Tight pipeline space has been hampering Canada’s oil sands market, a problem that Kinder Morgan plans to address with a pipeline expansion proposal.

For instance, Syncrude Canada Ltd., one of the biggest tar sands oil producers, produces 350,000 barrels a day from its northern Alberta facility but has had to delay shipments due to lack of pipeline space. Space on Kinder Morgan’s 300,000 barrel per day Trans Mountain pipeline was oversubscribed by 24 percent for December 2010, the “Globe and Mail” reports.

In March 2011, Kinder Morgan proposed to the National Energy Board of Canada that it be allowed to construct a twin pipeline for deliveries to the Westridge Marine Terminal on the south shore of Burrard Inlet that could boost capacity on the Trans Mountain pipeline to 700,000 barrels per day.

Currently, one or two tankers a week pass through the Burrard Inlet. Environmentalists fear that if the Kinder Morgan pipeline expansion is permitted, that traffic would increase to 288 tankers a year in 2016, nearly one tanker per day.

While TransCanada’s Keystone XL pipeline proposal to carry tar sands crude from northern Alberta to the Gulf of Mexico has been an international news story, the Kinder Morgan pipeline expansion plan has received little notice.

Westridge Marine Terminal in Burnaby, British Columbia (Photo courtesy Kinder Morgan Canada)

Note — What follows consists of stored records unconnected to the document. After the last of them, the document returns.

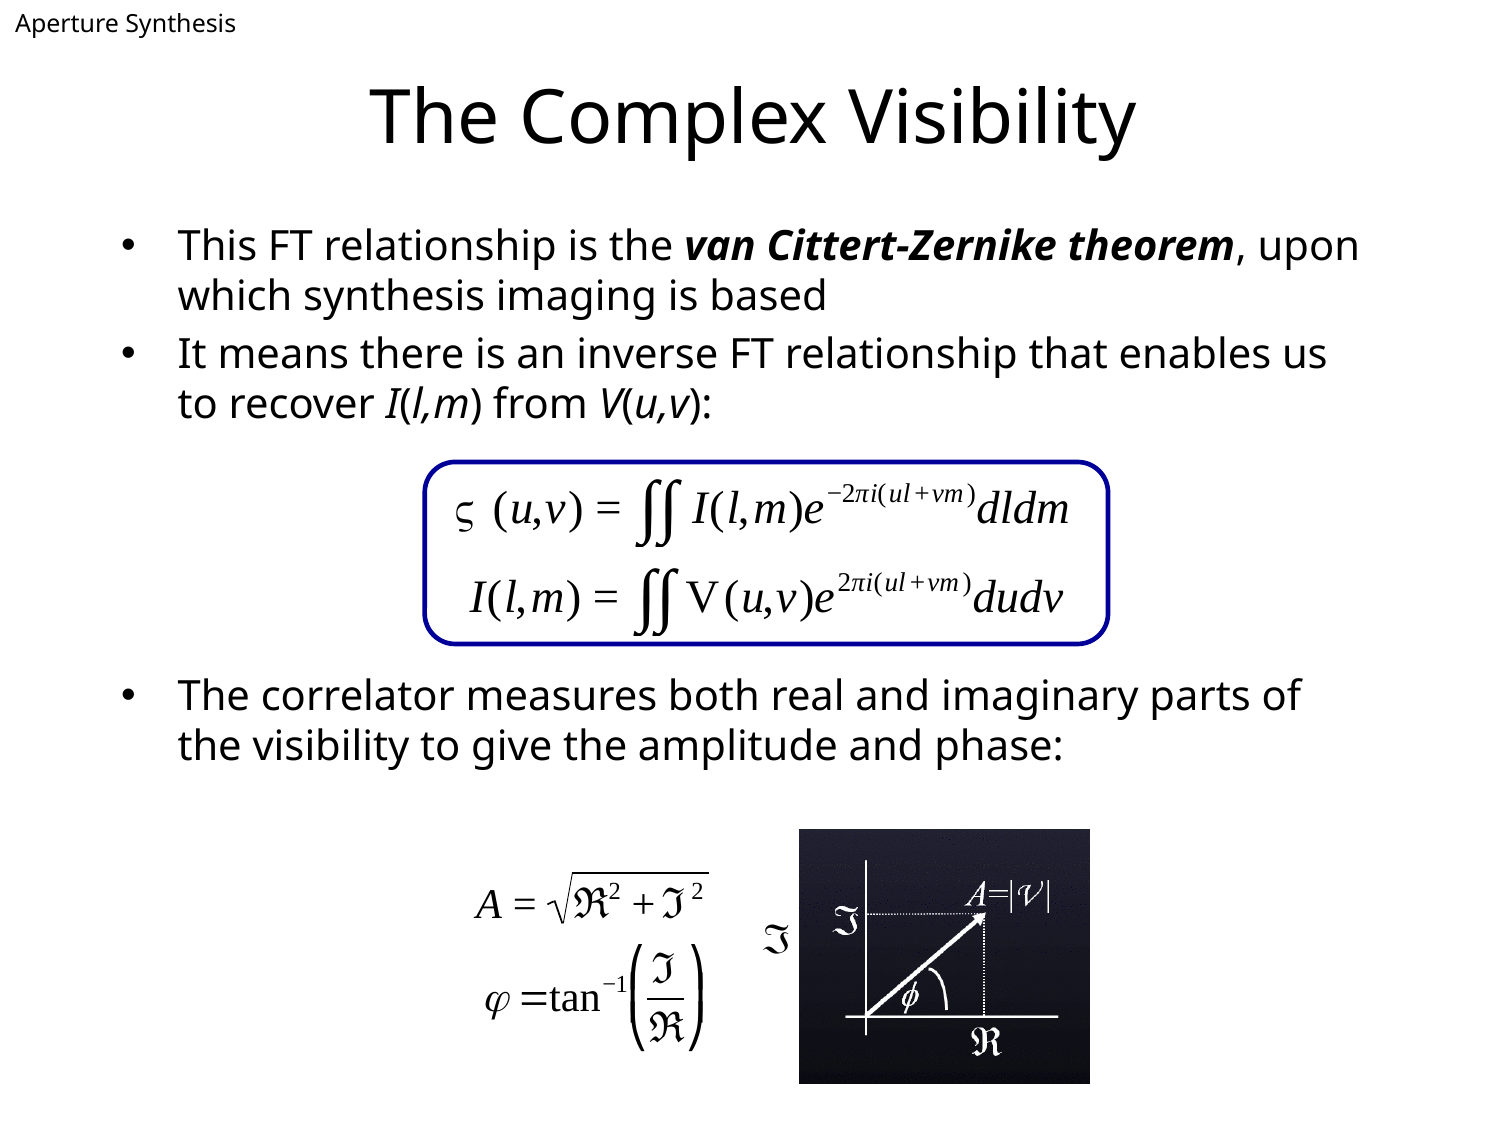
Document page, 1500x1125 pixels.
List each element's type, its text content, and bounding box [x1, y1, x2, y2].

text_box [756, 875, 1029, 1093]
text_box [476, 944, 707, 1055]
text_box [466, 865, 715, 930]
text_box [424, 461, 1109, 644]
text_box Aperture Synthesis [0, 0, 382, 75]
picture [798, 828, 1090, 1084]
list This FT relationship is the van Cittert-Zernike theorem, upon which synthesis imaging is based It means there is an inverse FT relationship that enables us to recover I(l,m) from V(u,v): The correlator measures both real and imaginary parts of the visibility to give the amplitude and phase: [106, 211, 1381, 886]
text_box The Complex Visibility [78, 20, 1429, 208]
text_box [450, 472, 1077, 547]
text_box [461, 561, 1068, 636]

But that is about to change. In addition to the new cell phone tanker alerts, the Wilderness Committee now offers an associated Twitter account that provides more detailed information about when a tanker is passing under the Second Narrows Bridge, which spans the narrowest part of the inlet; when it is docked at the Westridge Marine Terminal; and when it leaves the inlet.

The service provides information about the names and sizes of the tankers as well as information about how to get involved in the campaign to oppose oil exports from the British Columbia coast.

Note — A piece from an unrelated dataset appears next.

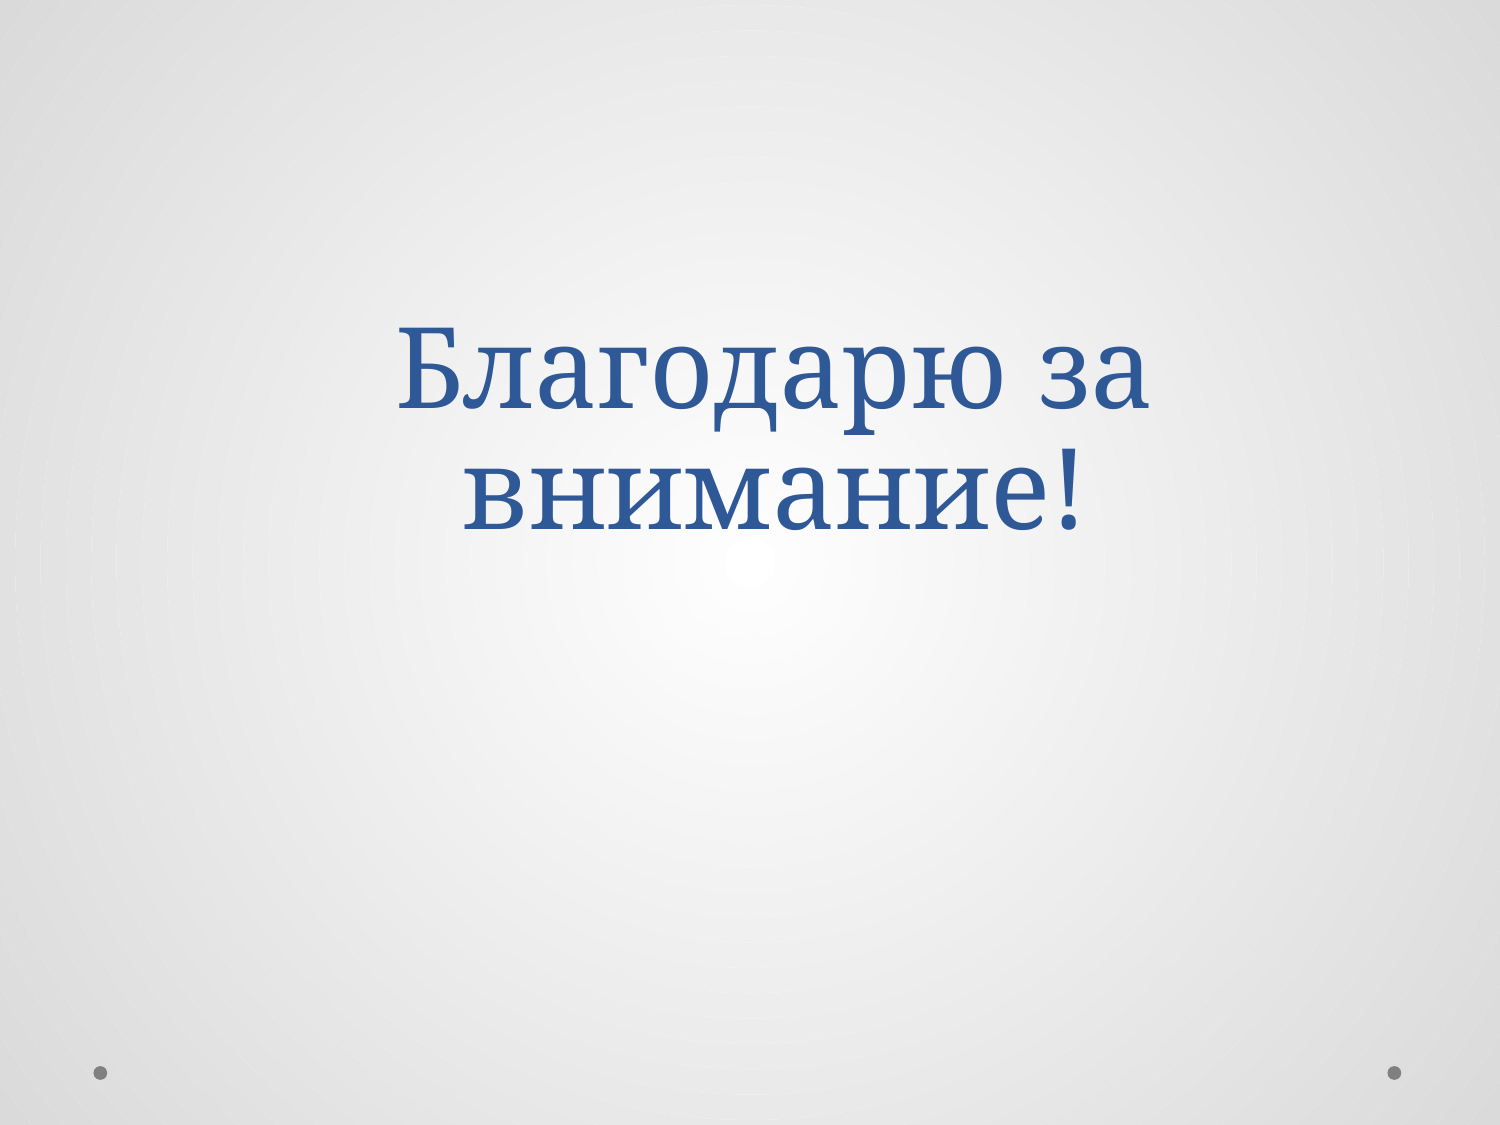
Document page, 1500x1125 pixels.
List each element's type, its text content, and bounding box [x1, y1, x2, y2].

title Благодарю за внимание! [100, 361, 1451, 681]
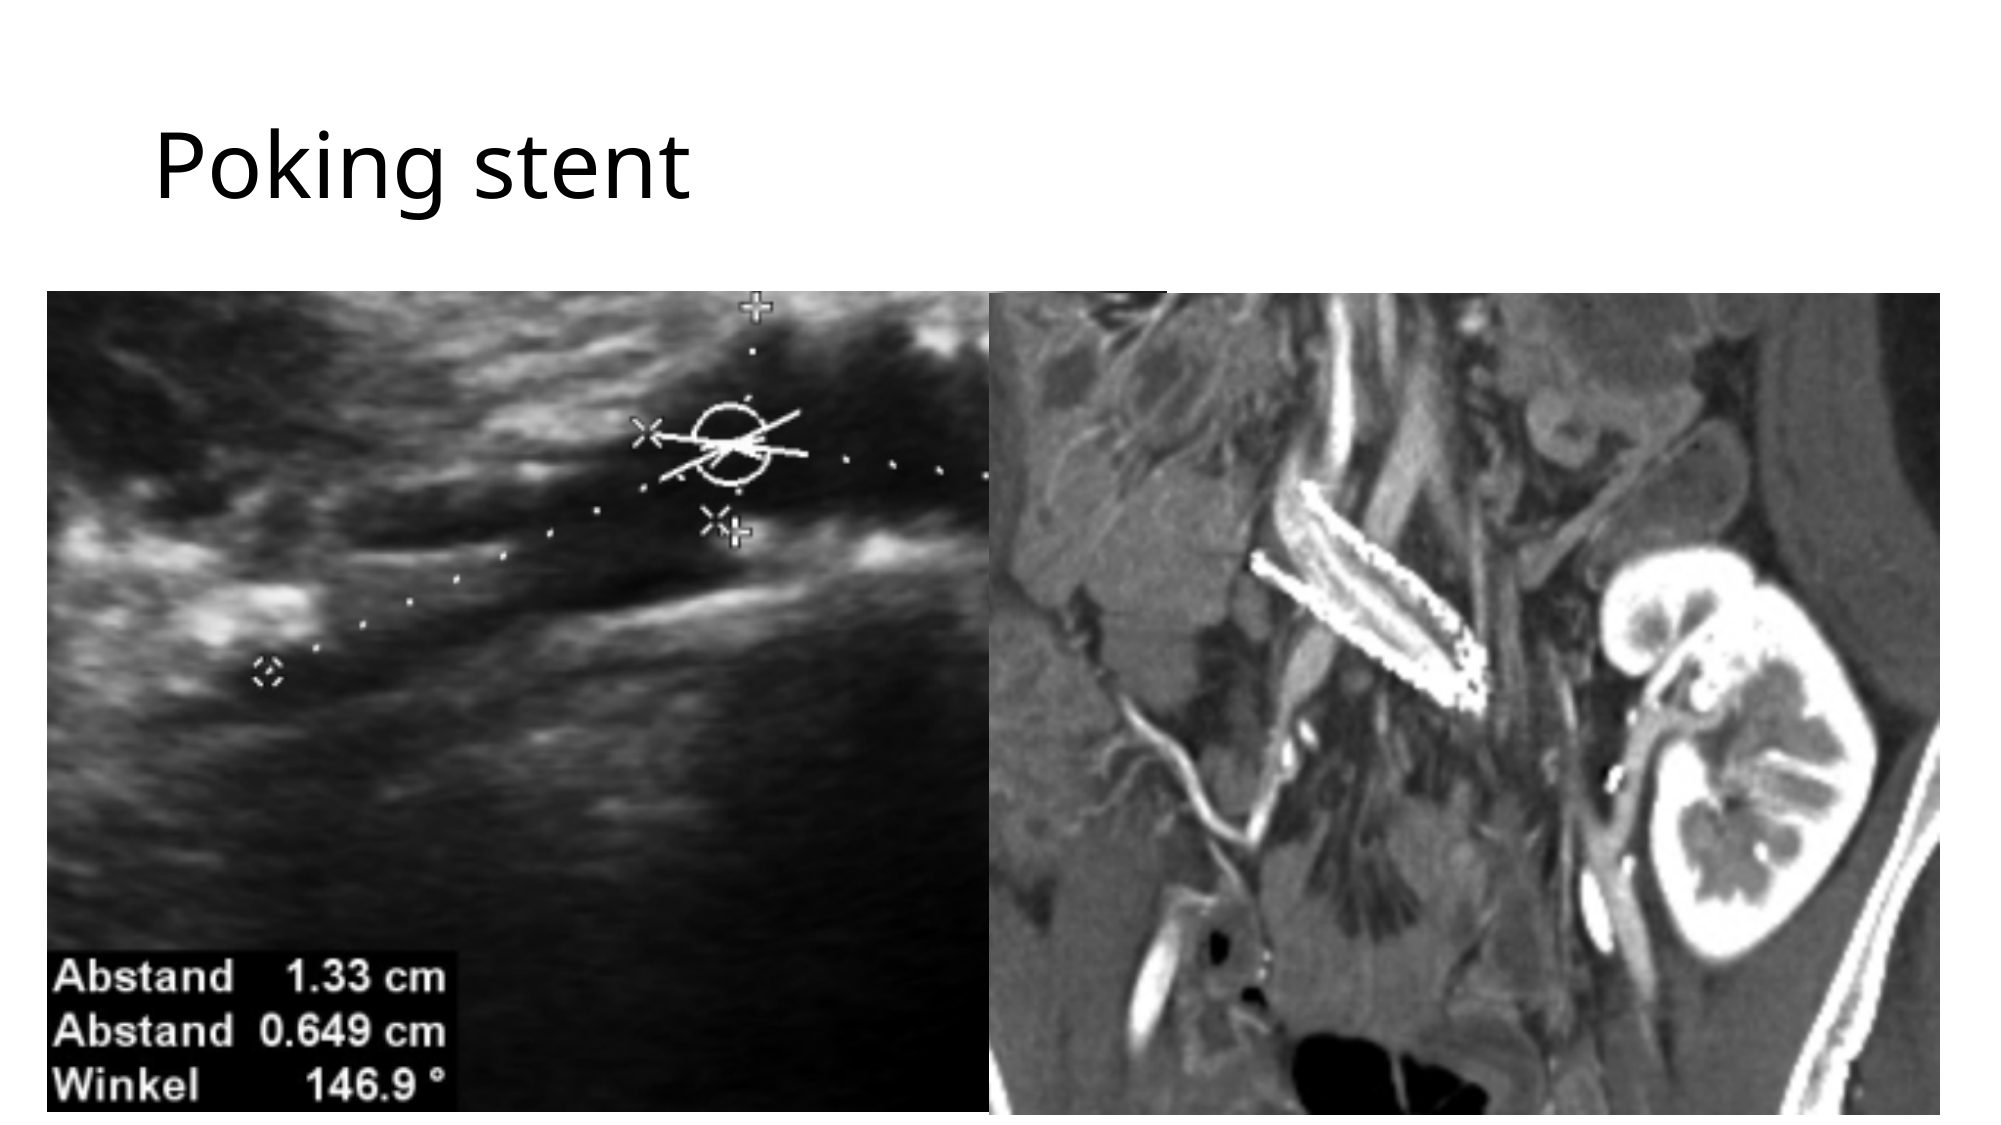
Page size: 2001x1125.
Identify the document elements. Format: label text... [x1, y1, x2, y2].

To receive the tanker alert text messages, text the word “Oil” to 604-800-9180. To follow the alerts on twitter follow twitter.com/BurrardInletOil. For more information about the Wilderness Committee tanker campaign visit WildernessCommittee.org/Tankers

A Power Point presentation by Ian Anderson, president of the Kinder Morgan Canada Group, says the Trans Mountain pipeline can be expanded in stages to access growing demand offshore in China.

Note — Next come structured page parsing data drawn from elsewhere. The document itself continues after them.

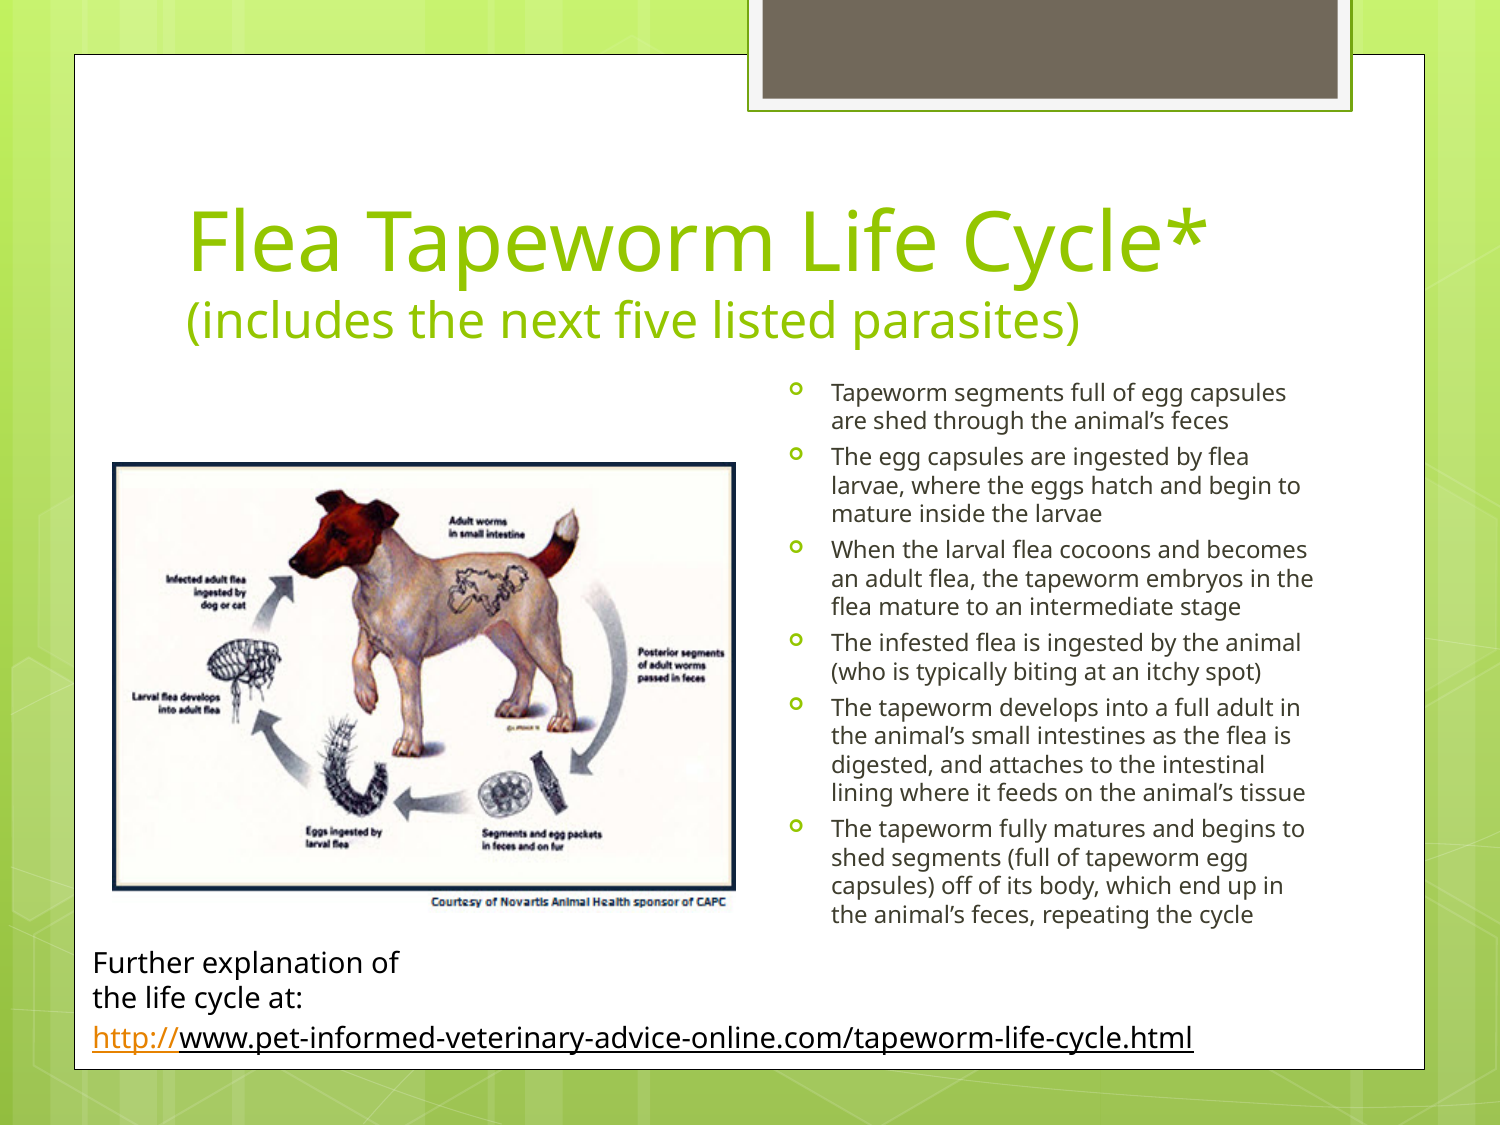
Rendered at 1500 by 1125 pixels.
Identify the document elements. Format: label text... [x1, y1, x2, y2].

text_box http://www.pet-informed-veterinary-advice-online.com/tapeworm-life-cycle.html [77, 1012, 1291, 1067]
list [112, 462, 736, 913]
list Tapeworm segments full of egg capsules are shed through the animal’s feces The egg capsules are ingested by flea larvae, where the eggs hatch and begin to mature inside the larvae When the larval flea cocoons and becomes an adult flea, the tapeworm embryos in the flea mature to an intermediate stage The infested flea is ingested by the animal (who is typically biting at an itchy spot) The tapeworm develops into a full adult in the animal’s small intestines as the flea is digested, and attaches to the intestinal lining where it feeds on the animal’s tissue The tapeworm fully matures and begins to shed segments (full of tapeworm egg capsules) off of its body, which end up in the animal’s feces, repeating the cycle [762, 369, 1338, 1029]
text_box Further explanation of the life cycle at: [77, 937, 453, 1023]
title Flea Tapeworm Life Cycle* (includes the next five listed parasites) [171, 168, 1324, 357]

Anderson’s presentation shows that the company plans to dredge the Second Narrows channel to allow passage by large Suezmax tankers that can carry one million barrels of crude oil, four times as much as what was spilled from the Exxon Valdez in to Alaska’s Prince William Sound.

Oil tanker from Singapore in Burrard Inlet (Photo by Jonathan Martin)

These larger vessels will save shippers $1.50 per barrel, the presentation shows.

Port Metro Vancouver is “supportive of expansion,” Anderson’s presentation states, adding that the port has “more than enough capacity to handle pipeline expansion.”

But environmentalists are determined to oppose the Kinder Morgan expansion. “The success of the campaign against the Keystone XL pipeline means there will be an even bigger push to turn the B.C. coast into the tar sands shipping port, and we want to make it clear that we are not going to let that happen,” said West.

Also opposed to the Kinder Morgan proposal is Rueben George, Sundance chief and member of the Tsleil-Waututh Nation. George told the Vancouver City Council in July that Burrard Inlet waters are traditional Tsleil-Waututh territory and he objects to more tanker traffic through the inlet which increase the risk of oil spills.

Vancouver Mayor Gregor Robertson acknowledged that the Council shares George’s concerns about the effect an oil spill could have on the region.

Based in Houston, Texas, Kinder Morgan is one of the largest pipeline transportation and energy storage companies in North America with more than 37,000 miles of pipelines and 180 terminals. Kinder Morgan Canada is based in Calgary, Alberta.